+++ Source text +++

Congratulations!

You’ve made it to yet another gripping installment of What the Fuck is Happening Up in Panthy’s Garden! Here’s your trophy, send me your address, I’ll mail it to you. 

Whoa buddy, how come you so salty? Well I’ll tell you. Get a load of these guys. ALREADY. These little bastards usually don’t turn up until mid-summer, and yet here they are, tiny black aphids getting their start on the underside of my nasturtiums.

In time, their sugary excretions known as “honeydew” will coat these leaves and a train of ants will begin somewhere in Queens, marching all the way to Panthy’s Garden to harvest it. 

My crop of tomatoes and everything else will become a wilted embarrassment. Every two weeks I’ll pull off a horrible, disfigured tomato and fling it as far as I can onto the street below. Green Zebra my ass. 

Last year, I ordered up an insect cavalry of lady bugs to handle this problem. It was amazing watching lady bugs eat the faces of aphids. I literally sat for an hour, at night, with a headlamp, like a creep, watching ladybugs slowly massacre aphids. And I have noticed a few of these guys, who I suspect are aphid eaters…. 

But I’m feeling a bit more urgency, this cluster says to me “infestation.” This needed to be handled TODAY. 

Hose: on. I adjusted the nozzle adjusted to the fearsome FLAT setting typically used to hose vomit off sidewalks. Leaf by leaf, I blasted them into oblivion with a powerful jet of water.

+++ Source records +++

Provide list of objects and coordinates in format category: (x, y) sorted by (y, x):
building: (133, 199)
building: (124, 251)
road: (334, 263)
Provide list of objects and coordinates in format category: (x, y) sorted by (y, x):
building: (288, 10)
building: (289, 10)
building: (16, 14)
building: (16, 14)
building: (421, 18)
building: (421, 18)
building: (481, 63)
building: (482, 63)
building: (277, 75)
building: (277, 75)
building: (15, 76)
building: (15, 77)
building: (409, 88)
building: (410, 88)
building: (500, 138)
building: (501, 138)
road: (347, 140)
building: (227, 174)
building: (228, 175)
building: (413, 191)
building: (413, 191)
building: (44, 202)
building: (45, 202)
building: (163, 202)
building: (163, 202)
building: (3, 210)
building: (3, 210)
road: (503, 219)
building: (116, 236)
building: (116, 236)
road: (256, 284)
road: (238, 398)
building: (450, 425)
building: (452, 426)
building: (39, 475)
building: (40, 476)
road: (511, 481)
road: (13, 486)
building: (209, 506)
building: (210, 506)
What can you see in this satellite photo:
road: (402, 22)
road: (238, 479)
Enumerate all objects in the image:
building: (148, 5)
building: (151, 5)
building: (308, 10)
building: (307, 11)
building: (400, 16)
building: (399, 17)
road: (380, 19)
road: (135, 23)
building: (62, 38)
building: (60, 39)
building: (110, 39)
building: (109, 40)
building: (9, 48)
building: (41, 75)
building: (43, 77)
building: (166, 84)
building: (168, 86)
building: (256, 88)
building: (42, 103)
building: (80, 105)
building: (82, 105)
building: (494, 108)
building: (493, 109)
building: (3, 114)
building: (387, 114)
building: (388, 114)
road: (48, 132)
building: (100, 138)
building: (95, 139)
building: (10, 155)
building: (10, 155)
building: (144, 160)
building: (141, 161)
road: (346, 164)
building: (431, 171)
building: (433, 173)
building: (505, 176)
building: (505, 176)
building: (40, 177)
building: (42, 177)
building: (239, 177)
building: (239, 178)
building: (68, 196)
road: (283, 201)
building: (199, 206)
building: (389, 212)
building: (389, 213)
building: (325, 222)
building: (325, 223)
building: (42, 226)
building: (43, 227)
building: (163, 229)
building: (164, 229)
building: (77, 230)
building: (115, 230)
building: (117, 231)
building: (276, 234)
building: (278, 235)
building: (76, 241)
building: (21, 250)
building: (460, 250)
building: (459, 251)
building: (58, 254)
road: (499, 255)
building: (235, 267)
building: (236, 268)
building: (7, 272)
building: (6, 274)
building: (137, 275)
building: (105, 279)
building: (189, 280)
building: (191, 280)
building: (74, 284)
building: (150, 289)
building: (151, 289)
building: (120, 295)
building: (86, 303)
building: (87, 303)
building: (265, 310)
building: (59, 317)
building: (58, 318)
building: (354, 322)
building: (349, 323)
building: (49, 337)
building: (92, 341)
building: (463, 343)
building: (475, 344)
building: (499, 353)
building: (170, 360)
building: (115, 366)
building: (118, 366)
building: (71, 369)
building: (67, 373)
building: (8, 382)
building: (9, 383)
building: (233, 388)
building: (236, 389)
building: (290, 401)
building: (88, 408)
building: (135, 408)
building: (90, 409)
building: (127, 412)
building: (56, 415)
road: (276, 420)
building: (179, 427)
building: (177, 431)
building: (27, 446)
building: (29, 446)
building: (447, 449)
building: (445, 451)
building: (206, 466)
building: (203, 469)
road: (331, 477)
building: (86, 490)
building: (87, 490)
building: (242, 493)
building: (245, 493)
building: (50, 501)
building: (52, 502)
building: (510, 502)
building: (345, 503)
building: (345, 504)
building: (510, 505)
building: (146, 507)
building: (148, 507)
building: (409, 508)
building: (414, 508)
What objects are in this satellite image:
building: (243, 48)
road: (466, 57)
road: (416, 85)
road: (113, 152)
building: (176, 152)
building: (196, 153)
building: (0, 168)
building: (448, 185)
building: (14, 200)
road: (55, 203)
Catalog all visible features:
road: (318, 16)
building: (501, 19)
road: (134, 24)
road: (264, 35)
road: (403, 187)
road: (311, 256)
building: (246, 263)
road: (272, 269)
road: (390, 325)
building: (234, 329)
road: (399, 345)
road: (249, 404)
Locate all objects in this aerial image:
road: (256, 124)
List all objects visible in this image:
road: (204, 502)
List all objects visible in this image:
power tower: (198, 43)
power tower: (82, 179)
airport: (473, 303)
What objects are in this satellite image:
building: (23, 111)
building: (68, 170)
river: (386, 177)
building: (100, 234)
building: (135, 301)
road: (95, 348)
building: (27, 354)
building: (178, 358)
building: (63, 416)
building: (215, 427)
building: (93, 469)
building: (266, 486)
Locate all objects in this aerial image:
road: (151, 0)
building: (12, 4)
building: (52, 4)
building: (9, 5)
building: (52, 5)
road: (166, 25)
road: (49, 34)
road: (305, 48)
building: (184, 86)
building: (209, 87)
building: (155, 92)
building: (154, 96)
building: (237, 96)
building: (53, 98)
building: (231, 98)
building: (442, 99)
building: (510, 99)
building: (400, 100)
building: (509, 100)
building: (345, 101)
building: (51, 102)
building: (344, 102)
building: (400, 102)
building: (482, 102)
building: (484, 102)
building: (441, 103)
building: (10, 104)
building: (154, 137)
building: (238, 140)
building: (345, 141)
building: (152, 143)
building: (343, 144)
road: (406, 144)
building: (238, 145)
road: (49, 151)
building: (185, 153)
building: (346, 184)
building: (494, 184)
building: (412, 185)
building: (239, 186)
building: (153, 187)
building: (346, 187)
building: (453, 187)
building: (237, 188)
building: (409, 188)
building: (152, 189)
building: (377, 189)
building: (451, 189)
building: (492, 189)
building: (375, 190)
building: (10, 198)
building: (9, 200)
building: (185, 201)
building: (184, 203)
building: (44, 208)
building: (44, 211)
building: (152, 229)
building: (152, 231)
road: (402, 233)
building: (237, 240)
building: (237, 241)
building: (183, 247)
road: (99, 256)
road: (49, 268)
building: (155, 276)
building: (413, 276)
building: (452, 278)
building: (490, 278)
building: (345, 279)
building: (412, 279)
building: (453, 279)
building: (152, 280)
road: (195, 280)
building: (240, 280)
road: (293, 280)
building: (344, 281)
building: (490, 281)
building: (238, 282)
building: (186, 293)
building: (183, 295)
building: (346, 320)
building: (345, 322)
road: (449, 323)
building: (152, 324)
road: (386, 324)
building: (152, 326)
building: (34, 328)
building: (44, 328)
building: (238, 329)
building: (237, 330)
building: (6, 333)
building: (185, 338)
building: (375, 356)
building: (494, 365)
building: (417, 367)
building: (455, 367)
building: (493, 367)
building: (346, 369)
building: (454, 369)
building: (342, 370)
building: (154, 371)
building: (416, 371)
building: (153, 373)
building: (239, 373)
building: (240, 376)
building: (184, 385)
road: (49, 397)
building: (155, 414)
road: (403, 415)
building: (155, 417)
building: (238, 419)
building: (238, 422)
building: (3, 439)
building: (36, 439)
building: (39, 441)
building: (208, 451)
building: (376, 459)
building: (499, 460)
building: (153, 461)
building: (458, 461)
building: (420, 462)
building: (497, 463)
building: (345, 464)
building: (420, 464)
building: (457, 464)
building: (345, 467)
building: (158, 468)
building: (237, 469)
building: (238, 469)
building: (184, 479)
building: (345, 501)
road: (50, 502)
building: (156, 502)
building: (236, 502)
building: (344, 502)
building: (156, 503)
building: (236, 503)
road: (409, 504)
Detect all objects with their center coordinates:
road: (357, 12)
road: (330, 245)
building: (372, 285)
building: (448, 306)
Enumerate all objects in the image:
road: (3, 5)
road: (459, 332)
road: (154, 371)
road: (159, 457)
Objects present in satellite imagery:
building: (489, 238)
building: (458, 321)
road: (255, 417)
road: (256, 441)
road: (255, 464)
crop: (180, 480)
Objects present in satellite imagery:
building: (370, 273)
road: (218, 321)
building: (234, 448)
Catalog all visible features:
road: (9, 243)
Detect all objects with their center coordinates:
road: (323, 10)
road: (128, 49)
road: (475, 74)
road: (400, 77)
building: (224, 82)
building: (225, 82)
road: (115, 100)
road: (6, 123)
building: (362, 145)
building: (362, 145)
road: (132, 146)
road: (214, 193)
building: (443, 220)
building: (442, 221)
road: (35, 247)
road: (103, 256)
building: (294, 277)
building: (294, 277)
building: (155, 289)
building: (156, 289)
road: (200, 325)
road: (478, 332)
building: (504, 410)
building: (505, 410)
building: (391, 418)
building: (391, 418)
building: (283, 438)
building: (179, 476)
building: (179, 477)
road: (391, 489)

+++

Tasks to carry out —
**1)** Transcribe the entire garden post about the aphids on the nasturtiums.
**2)** Restate the records word for word, starting at their first line and ending with the line that contains "building: (60, 39)", with both ends included.

Final results —
**1)**
Congratulations!

You’ve made it to yet another gripping installment of What the Fuck is Happening Up in Panthy’s Garden! Here’s your trophy, send me your address, I’ll mail it to you. 

Whoa buddy, how come you so salty? Well I’ll tell you. Get a load of these guys. ALREADY. These little bastards usually don’t turn up until mid-summer, and yet here they are, tiny black aphids getting their start on the underside of my nasturtiums.

In time, their sugary excretions known as “honeydew” will coat these leaves and a train of ants will begin somewhere in Queens, marching all the way to Panthy’s Garden to harvest it. 

My crop of tomatoes and everything else will become a wilted embarrassment. Every two weeks I’ll pull off a horrible, disfigured tomato and fling it as far as I can onto the street below. Green Zebra my ass. 

Last year, I ordered up an insect cavalry of lady bugs to handle this problem. It was amazing watching lady bugs eat the faces of aphids. I literally sat for an hour, at night, with a headlamp, like a creep, watching ladybugs slowly massacre aphids. And I have noticed a few of these guys, who I suspect are aphid eaters…. 

But I’m feeling a bit more urgency, this cluster says to me “infestation.” This needed to be handled TODAY. 

Hose: on. I adjusted the nozzle adjusted to the fearsome FLAT setting typically used to hose vomit off sidewalks. Leaf by leaf, I blasted them into oblivion with a powerful jet of water.

**2)**
Provide list of objects and coordinates in format category: (x, y) sorted by (y, x):
building: (133, 199)
building: (124, 251)
road: (334, 263)
Provide list of objects and coordinates in format category: (x, y) sorted by (y, x):
building: (288, 10)
building: (289, 10)
building: (16, 14)
building: (16, 14)
building: (421, 18)
building: (421, 18)
building: (481, 63)
building: (482, 63)
building: (277, 75)
building: (277, 75)
building: (15, 76)
building: (15, 77)
building: (409, 88)
building: (410, 88)
building: (500, 138)
building: (501, 138)
road: (347, 140)
building: (227, 174)
building: (228, 175)
building: (413, 191)
building: (413, 191)
building: (44, 202)
building: (45, 202)
building: (163, 202)
building: (163, 202)
building: (3, 210)
building: (3, 210)
road: (503, 219)
building: (116, 236)
building: (116, 236)
road: (256, 284)
road: (238, 398)
building: (450, 425)
building: (452, 426)
building: (39, 475)
building: (40, 476)
road: (511, 481)
road: (13, 486)
building: (209, 506)
building: (210, 506)
What can you see in this satellite photo:
road: (402, 22)
road: (238, 479)
Enumerate all objects in the image:
building: (148, 5)
building: (151, 5)
building: (308, 10)
building: (307, 11)
building: (400, 16)
building: (399, 17)
road: (380, 19)
road: (135, 23)
building: (62, 38)
building: (60, 39)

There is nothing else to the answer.